What the task requires:
Copy word for word the lines of the listing, starting with the line that contains "class: Bivalvia" and continuing through the end of the listing, both ends included.

Provided records:
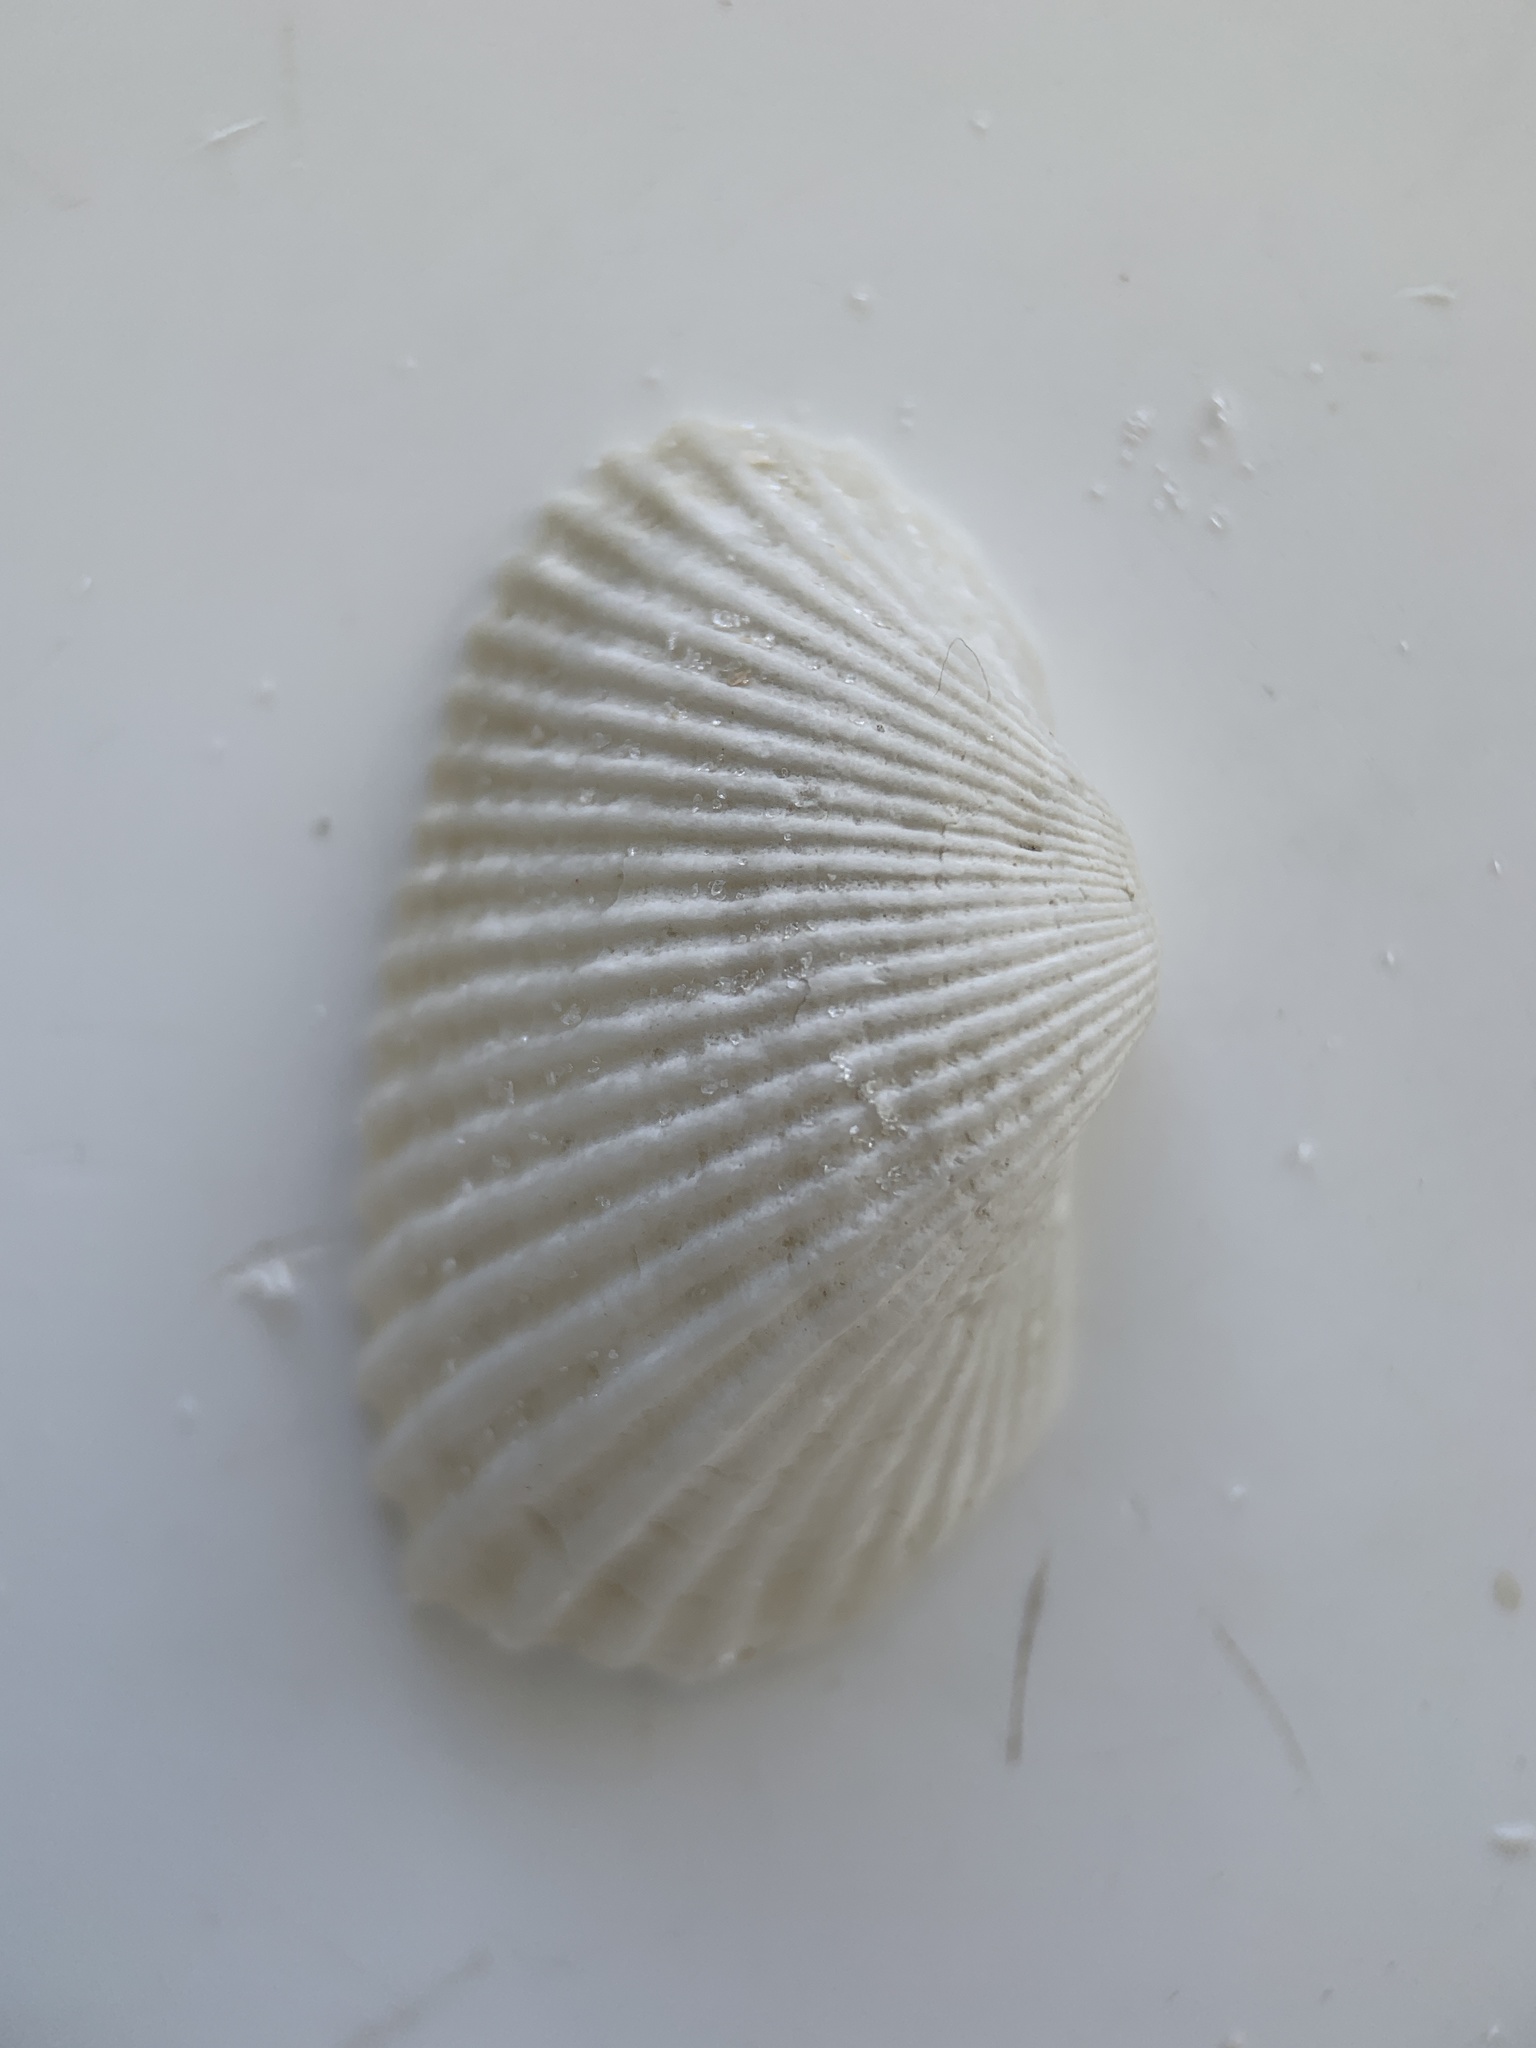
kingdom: Animalia
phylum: Mollusca
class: Bivalvia
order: Arcida
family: Arcidae
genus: Anadara
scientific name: Anadara transversa
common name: Transverse ark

Exercise result:
class: Bivalvia
order: Arcida
family: Arcidae
genus: Anadara
scientific name: Anadara transversa
common name: Transverse ark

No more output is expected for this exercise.